* **The problem**
Transcribe the stretch of the makeup excerpt from "Give skin a" through "of the cheekbones.".

* **Selected extract**
Style “A lot of people tell me it’s polished and beautiful — never too raw or edgy,” he says. But there is also the occasional splash of unexpected colour, which gives away the Dowsett background.
Influences Dowsett taught him to break the rules: “The fact that you can put eye shadow on lips,” he says. He’s also inspired by the photographer Guy Bourdin and the painter Jenny Saville. “She makes me think differently, that maybe I could use a thin green to sculpt the cheek, rather than taupe.”
Give skin a snowy winter glow by applying bluish pink blusher. I love Guerlain Bubble Blush in Rose Chamallow (£20) just off the apples of the cheeks, where you would naturally flush. Then apply a cool, pink-hued highlighter along the top of the cheekbones.

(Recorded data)
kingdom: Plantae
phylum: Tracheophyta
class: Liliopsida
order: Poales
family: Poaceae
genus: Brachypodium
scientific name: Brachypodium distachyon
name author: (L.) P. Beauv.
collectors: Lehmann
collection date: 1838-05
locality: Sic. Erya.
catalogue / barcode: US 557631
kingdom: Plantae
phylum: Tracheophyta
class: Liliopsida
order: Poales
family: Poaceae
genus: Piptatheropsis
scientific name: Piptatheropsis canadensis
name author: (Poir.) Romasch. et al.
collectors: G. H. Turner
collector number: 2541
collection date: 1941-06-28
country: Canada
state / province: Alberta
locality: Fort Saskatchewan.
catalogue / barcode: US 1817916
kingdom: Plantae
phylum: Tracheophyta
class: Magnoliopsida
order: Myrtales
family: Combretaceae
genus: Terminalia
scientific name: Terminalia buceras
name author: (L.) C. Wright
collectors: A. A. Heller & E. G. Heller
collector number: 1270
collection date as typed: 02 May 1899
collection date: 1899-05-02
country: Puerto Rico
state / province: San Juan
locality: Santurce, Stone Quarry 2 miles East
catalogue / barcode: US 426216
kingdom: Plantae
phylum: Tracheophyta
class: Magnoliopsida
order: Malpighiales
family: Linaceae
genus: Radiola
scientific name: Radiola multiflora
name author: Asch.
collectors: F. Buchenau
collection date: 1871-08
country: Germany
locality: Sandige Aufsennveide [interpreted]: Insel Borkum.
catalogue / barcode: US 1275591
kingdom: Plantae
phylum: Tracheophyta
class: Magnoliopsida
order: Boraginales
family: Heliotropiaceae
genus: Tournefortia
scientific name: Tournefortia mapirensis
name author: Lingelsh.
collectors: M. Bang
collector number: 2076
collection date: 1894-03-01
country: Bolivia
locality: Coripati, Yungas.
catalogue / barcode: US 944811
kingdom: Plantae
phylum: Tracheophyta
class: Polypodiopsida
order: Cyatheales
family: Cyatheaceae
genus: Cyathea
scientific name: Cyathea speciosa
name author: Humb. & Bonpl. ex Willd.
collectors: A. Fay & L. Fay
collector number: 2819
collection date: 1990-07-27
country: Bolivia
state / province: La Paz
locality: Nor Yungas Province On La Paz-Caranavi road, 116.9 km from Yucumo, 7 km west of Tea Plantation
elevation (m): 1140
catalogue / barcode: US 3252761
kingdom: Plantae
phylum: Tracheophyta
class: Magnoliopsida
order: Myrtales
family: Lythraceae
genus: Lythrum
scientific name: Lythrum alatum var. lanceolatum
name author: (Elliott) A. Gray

* **Written response**
Give skin a snowy winter glow by applying bluish pink blusher. I love Guerlain Bubble Blush in Rose Chamallow (£20) just off the apples of the cheeks, where you would naturally flush. Then apply a cool, pink-hued highlighter along the top of the cheekbones.